Domain redirection helps ensure visitors always land on the right website, even if they type your domain without www or use a subdomain (like blog. or mail.). This guide shows you how to configure redirects in lemlist and highlights current limitations.
Learning objective
By the end of this tutorial, you’ll know how to add domain redirects in lemlist to cover subdomains and direct domain entries, and you’ll understand when redirects are not supported.
Why this matters
A complete redirection setup prevents broken links, lost traffic, and confusing user experiences. It also helps you standardize where your audience ends up (for example, always redirecting to https://example.com).
Prerequisites
You have access to your lemlist workspace with permission to manage domains.
Your domain is already added to lemlist (via Google provider integration where applicable).
Overview: Domain redirection in lemlist
Supported: It is possible to set up redirection for Google domains (feature availability may depend on the domain/provider configuration).
Not supported (current limitation): Redirections for Google domains purchased directly via lemlist are not currently supported.
Core lesson — Step-by-step workflow
Phase 1: Open your domain settings
From your lemlist dashboard, open your user menu (bottom-left) and click Settings.
Why: Domain redirections are managed from the workspace settings area.
In the left sidebar, go to Buy domains & emails.
Then, find the domain you want to configure and click Settings on the right.
Why: Redirects are configured per domain, so you must open the correct domain’s settings panel.
Phase 2: Add your URL redirections
Scroll to the URL Redirections section and use Create redirection to define your redirect rules.
Why: Adding the right combination of redirects ensures all common variations of your domain resolve correctly.
Method 1: Create a wildcard redirect (covers all subdomains)

**Dataset:**
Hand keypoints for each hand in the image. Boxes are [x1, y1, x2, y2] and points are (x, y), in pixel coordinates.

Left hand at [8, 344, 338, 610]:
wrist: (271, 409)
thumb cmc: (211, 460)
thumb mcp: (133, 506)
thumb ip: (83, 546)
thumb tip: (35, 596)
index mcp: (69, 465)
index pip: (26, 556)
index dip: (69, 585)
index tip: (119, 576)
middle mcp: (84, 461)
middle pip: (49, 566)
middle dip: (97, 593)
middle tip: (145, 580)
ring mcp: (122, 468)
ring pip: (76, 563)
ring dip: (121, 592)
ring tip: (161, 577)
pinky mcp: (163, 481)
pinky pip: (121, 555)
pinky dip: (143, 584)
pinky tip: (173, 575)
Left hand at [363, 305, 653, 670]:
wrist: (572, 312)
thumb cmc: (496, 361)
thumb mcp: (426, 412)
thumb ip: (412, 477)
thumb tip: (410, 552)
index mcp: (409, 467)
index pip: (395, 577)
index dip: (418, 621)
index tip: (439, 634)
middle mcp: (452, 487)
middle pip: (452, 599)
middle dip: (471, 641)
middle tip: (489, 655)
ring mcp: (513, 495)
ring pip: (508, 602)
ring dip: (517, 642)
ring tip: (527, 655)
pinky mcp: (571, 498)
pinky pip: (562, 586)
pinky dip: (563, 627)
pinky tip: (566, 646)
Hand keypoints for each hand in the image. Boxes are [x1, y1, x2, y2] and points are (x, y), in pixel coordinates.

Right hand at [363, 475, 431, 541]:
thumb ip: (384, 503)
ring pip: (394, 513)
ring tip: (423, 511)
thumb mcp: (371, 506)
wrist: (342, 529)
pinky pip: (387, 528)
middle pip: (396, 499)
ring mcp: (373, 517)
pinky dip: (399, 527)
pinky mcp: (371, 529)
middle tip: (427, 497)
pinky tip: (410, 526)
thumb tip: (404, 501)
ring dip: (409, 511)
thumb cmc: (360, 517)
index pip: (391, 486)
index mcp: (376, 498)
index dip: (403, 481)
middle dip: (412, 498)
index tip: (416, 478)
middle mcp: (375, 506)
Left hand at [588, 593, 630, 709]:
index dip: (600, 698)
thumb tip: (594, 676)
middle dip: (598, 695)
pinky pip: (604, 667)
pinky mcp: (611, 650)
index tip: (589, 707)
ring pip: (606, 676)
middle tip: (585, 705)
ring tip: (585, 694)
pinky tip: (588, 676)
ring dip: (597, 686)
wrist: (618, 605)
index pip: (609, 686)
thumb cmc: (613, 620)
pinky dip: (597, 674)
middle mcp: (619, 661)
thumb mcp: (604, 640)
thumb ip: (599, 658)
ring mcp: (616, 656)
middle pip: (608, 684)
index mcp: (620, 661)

**Aim of the task:** Repeat word for word the part of the lemlist domain redirection guide that runs from "Not supported (current" up to and including "domain’s settings panel.". The lines come from a separate source and have nothing to do with the lemlist guide.

**Expected answer:**
Not supported (current limitation): Redirections for Google domains purchased directly via lemlist are not currently supported.
Core lesson — Step-by-step workflow
Phase 1: Open your domain settings
From your lemlist dashboard, open your user menu (bottom-left) and click Settings.
Why: Domain redirections are managed from the workspace settings area.
In the left sidebar, go to Buy domains & emails.
Then, find the domain you want to configure and click Settings on the right.
Why: Redirects are configured per domain, so you must open the correct domain’s settings panel.